:: Source data ::
»»

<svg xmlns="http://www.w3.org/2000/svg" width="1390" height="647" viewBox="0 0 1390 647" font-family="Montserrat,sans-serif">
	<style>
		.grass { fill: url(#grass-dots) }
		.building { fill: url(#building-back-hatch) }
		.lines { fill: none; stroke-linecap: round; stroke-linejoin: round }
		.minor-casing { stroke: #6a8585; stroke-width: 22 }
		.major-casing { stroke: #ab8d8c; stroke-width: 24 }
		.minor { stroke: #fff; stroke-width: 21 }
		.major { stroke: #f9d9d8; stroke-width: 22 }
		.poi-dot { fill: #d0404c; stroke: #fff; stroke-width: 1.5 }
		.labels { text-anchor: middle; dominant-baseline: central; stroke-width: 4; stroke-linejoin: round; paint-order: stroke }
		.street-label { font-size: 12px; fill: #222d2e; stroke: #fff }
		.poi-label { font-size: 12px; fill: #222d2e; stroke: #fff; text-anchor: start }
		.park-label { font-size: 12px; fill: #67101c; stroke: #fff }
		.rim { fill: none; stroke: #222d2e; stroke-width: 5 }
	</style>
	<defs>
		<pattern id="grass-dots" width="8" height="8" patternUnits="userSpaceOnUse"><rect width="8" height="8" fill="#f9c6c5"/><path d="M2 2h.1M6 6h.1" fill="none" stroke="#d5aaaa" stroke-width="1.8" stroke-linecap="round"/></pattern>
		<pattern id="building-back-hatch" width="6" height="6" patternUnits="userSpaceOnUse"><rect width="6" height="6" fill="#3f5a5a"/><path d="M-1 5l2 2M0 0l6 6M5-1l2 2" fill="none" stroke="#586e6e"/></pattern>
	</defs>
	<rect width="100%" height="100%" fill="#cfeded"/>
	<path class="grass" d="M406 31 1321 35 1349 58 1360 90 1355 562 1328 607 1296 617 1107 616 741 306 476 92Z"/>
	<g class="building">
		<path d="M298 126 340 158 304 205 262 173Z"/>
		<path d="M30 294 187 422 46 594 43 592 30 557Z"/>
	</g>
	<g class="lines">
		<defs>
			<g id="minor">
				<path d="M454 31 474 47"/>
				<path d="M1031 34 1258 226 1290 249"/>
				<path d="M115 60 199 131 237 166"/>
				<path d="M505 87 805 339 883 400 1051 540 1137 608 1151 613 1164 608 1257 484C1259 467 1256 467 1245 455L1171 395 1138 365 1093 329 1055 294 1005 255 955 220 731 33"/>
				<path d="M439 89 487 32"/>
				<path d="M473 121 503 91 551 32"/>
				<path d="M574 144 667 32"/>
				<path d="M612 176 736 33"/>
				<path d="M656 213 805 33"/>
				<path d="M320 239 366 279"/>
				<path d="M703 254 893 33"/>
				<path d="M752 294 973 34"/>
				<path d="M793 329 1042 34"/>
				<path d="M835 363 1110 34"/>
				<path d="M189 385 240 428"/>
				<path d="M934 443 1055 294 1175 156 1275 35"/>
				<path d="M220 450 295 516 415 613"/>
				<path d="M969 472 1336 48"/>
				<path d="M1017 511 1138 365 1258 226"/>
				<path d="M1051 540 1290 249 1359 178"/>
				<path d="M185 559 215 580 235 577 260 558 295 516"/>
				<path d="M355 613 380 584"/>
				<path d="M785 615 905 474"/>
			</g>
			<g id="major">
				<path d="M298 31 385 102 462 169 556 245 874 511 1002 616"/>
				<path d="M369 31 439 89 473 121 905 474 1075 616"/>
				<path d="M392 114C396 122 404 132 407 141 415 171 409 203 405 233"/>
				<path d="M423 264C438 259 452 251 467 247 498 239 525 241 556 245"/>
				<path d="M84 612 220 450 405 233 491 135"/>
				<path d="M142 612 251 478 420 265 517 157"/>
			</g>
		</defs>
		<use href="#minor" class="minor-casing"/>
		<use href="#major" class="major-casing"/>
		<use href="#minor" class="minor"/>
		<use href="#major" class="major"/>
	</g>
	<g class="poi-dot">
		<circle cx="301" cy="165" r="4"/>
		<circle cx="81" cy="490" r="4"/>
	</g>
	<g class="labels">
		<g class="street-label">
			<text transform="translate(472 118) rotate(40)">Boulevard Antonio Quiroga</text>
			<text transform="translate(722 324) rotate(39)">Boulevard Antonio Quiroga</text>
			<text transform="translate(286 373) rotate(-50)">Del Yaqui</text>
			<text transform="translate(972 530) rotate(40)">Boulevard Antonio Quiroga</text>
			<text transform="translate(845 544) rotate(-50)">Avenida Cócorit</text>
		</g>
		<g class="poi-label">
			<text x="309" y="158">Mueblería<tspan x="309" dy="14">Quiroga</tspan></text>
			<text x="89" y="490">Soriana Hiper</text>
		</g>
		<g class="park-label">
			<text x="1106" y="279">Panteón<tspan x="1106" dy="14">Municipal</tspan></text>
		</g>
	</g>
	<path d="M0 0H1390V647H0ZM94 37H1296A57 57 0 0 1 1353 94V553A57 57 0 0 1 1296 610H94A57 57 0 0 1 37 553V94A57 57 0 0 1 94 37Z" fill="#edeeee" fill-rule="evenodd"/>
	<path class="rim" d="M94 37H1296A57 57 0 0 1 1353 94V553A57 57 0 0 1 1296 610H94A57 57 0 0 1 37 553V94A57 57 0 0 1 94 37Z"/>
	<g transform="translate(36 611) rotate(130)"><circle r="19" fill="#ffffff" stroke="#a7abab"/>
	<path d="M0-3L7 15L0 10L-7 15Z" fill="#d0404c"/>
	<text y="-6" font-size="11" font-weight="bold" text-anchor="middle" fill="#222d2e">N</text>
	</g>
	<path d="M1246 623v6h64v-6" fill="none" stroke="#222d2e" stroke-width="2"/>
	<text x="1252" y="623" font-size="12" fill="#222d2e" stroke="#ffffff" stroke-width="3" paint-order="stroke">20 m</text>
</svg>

««
»»

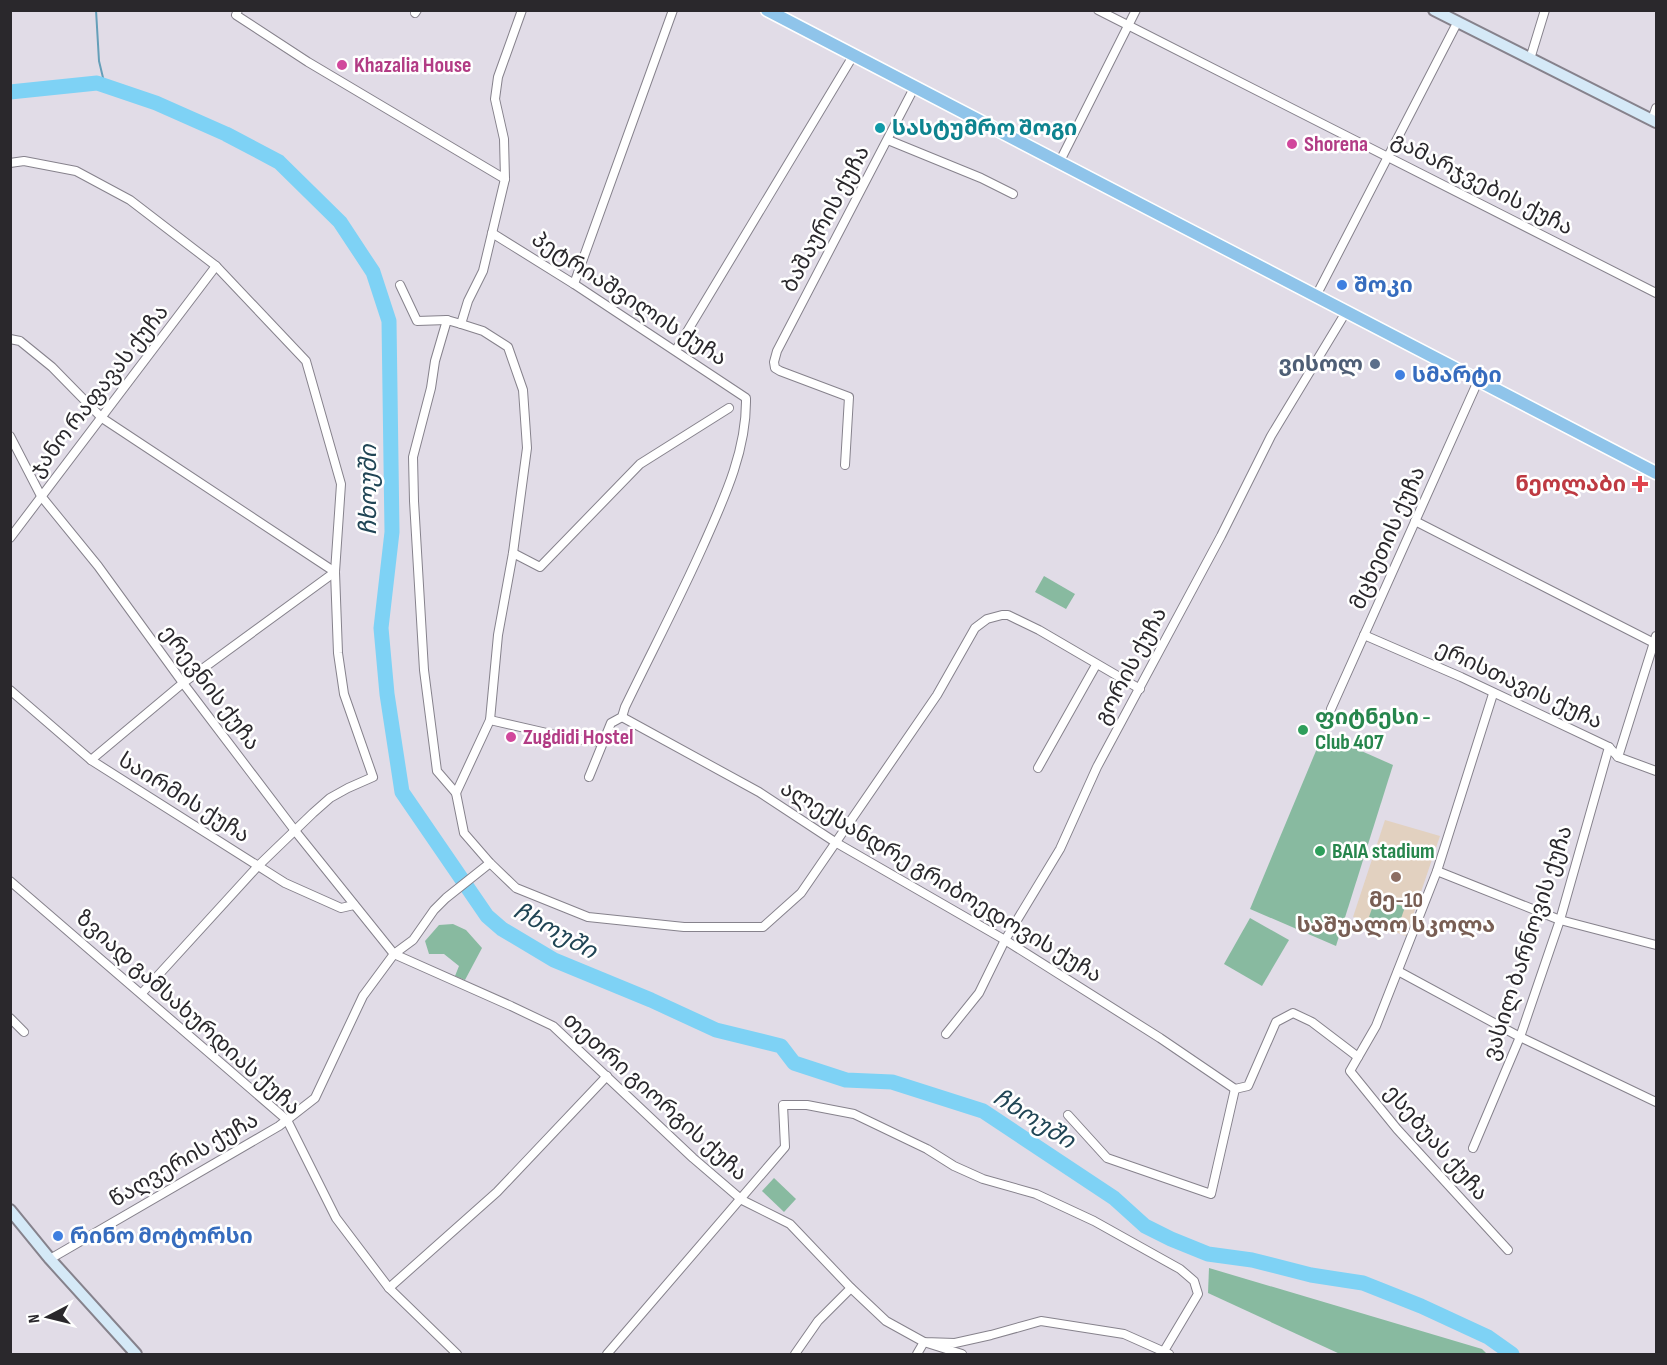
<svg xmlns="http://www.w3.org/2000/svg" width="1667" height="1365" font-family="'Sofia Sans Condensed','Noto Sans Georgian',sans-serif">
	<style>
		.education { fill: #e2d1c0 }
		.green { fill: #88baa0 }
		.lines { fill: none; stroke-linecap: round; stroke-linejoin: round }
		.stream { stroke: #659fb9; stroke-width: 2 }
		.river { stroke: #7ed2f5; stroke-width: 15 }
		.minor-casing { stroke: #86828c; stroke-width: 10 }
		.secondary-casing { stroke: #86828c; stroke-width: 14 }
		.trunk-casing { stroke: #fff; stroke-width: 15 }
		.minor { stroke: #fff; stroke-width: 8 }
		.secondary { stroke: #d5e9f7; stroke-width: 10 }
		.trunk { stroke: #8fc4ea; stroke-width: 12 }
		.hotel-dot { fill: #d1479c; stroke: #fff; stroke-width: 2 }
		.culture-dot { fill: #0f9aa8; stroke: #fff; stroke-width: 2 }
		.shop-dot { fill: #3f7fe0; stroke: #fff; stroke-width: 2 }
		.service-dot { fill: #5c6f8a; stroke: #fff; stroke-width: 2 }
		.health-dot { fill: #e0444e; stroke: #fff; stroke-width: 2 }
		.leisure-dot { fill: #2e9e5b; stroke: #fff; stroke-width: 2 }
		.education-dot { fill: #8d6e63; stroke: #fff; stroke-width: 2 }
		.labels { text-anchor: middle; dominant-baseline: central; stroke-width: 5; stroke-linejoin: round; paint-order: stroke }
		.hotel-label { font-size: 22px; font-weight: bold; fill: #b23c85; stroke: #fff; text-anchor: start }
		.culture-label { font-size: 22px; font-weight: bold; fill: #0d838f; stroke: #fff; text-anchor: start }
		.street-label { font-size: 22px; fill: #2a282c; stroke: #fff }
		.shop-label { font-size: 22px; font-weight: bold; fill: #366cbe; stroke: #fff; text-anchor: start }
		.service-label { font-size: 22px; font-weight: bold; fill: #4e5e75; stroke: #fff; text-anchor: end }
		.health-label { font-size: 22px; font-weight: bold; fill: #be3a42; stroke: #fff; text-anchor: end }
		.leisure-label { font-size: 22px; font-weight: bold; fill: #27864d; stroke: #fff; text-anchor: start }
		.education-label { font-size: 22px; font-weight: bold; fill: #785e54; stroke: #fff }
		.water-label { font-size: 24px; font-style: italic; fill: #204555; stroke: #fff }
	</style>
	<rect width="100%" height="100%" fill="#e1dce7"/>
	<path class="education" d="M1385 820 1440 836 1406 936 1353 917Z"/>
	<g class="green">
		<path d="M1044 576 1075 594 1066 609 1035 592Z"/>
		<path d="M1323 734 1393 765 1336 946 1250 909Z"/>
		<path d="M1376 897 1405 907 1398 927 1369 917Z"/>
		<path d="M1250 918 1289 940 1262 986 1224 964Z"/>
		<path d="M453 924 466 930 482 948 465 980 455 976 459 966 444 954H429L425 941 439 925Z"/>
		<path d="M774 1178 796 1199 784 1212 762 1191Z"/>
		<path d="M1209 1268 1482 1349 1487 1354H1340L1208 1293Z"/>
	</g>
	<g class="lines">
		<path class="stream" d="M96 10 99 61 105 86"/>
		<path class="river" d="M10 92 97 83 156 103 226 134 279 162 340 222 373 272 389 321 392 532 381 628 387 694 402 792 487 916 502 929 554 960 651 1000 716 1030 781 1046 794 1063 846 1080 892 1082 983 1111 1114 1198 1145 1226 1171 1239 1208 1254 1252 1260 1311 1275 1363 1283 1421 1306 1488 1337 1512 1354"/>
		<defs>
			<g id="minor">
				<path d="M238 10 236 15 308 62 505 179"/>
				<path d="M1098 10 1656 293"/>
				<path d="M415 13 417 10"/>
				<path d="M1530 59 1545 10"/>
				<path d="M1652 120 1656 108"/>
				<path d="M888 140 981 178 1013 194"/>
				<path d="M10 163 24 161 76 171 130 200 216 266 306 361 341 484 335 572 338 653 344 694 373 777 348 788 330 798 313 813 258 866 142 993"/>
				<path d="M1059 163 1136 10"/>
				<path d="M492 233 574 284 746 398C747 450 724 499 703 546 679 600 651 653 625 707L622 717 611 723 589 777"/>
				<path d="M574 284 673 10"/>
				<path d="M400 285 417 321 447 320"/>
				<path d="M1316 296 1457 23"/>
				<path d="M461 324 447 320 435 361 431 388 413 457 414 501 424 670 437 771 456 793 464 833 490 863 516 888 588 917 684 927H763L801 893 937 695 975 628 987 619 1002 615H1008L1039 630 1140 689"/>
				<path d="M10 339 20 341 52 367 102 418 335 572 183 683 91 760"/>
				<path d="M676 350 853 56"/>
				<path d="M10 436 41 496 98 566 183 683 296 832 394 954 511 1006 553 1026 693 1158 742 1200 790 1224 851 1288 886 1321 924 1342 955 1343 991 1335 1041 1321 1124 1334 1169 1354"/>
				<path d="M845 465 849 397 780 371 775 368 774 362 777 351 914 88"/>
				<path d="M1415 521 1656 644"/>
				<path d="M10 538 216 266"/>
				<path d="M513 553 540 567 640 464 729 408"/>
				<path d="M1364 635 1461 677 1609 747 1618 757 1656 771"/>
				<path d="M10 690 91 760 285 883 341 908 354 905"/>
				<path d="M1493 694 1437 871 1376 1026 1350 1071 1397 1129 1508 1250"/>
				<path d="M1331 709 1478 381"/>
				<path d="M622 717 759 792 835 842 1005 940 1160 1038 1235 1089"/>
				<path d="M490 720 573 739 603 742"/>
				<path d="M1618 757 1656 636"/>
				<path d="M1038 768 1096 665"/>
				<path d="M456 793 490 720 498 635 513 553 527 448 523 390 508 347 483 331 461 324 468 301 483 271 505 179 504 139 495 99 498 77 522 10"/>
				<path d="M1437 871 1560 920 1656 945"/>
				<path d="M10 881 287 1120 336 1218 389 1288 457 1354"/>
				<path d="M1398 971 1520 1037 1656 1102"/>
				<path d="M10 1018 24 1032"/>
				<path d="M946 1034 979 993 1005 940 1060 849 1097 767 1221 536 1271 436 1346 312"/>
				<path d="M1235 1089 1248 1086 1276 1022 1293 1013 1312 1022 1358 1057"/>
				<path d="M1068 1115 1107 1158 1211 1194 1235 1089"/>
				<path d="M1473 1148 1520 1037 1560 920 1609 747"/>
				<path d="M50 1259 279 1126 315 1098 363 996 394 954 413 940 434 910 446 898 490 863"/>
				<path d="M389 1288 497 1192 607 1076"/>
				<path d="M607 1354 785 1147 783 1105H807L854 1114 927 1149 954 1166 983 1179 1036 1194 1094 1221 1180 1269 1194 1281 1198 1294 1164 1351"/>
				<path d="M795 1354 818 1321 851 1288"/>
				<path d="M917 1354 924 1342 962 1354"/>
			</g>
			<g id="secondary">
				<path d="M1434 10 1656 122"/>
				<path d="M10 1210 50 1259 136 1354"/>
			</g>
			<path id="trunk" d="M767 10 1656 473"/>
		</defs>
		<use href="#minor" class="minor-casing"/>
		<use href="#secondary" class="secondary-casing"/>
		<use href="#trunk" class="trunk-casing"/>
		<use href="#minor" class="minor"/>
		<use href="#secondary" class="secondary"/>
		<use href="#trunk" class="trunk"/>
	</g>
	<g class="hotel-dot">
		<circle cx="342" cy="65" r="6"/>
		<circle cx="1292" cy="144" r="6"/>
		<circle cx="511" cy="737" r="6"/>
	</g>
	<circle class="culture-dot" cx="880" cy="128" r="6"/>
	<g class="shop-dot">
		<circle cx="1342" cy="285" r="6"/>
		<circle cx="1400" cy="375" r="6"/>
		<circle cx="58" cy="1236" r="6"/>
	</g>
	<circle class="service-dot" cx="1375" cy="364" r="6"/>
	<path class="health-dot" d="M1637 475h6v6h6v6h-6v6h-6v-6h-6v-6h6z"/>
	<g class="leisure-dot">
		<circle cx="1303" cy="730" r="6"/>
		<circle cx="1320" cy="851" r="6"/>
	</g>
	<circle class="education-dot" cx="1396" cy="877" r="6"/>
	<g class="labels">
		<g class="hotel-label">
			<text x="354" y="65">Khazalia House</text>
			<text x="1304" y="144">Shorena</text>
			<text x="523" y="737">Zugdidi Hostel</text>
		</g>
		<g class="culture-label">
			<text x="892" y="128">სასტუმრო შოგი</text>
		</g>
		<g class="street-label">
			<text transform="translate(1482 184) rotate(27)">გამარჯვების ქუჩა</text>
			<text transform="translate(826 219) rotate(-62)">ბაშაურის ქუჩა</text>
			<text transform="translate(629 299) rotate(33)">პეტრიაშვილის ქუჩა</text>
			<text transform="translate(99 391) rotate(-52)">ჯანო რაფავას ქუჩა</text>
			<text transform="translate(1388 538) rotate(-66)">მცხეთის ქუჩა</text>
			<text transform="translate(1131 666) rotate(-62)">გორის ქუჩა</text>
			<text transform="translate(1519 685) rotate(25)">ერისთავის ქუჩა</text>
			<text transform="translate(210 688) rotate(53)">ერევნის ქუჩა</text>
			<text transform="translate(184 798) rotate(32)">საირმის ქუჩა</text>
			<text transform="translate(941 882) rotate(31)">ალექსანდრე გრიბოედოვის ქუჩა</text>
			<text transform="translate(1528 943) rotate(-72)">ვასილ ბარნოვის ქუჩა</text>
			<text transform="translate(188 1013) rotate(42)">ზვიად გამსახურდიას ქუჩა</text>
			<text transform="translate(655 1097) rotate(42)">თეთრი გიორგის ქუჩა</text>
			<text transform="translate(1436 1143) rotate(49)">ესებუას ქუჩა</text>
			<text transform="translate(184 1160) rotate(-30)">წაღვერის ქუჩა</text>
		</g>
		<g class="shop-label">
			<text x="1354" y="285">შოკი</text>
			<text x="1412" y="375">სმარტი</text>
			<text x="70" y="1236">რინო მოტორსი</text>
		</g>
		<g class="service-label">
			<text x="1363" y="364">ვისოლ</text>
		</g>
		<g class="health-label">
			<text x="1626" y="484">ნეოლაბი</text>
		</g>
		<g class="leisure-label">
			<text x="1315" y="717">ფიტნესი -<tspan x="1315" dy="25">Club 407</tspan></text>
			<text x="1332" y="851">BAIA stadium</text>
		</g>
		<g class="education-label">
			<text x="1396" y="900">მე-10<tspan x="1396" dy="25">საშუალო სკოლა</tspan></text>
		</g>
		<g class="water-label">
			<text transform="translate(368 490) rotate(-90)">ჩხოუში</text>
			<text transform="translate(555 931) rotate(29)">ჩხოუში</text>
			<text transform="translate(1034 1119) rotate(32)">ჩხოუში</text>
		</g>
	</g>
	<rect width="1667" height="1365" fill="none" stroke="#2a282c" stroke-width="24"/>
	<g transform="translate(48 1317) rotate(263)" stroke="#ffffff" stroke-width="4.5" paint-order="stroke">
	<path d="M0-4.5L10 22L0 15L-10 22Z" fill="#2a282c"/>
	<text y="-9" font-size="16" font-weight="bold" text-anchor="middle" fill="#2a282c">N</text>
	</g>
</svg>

««

:: Task instructions ::
Look above for the line holding "#7ed2f5; stroke-width: 15". Print it and every line after it, exactly, through the line holding "central; stroke-width: 5;".

:: Task output ::
		.river { stroke: #7ed2f5; stroke-width: 15 }
		.minor-casing { stroke: #86828c; stroke-width: 10 }
		.secondary-casing { stroke: #86828c; stroke-width: 14 }
		.trunk-casing { stroke: #fff; stroke-width: 15 }
		.minor { stroke: #fff; stroke-width: 8 }
		.secondary { stroke: #d5e9f7; stroke-width: 10 }
		.trunk { stroke: #8fc4ea; stroke-width: 12 }
		.hotel-dot { fill: #d1479c; stroke: #fff; stroke-width: 2 }
		.culture-dot { fill: #0f9aa8; stroke: #fff; stroke-width: 2 }
		.shop-dot { fill: #3f7fe0; stroke: #fff; stroke-width: 2 }
		.service-dot { fill: #5c6f8a; stroke: #fff; stroke-width: 2 }
		.health-dot { fill: #e0444e; stroke: #fff; stroke-width: 2 }
		.leisure-dot { fill: #2e9e5b; stroke: #fff; stroke-width: 2 }
		.education-dot { fill: #8d6e63; stroke: #fff; stroke-width: 2 }
		.labels { text-anchor: middle; dominant-baseline: central; stroke-width: 5; stroke-linejoin: round; paint-order: stroke }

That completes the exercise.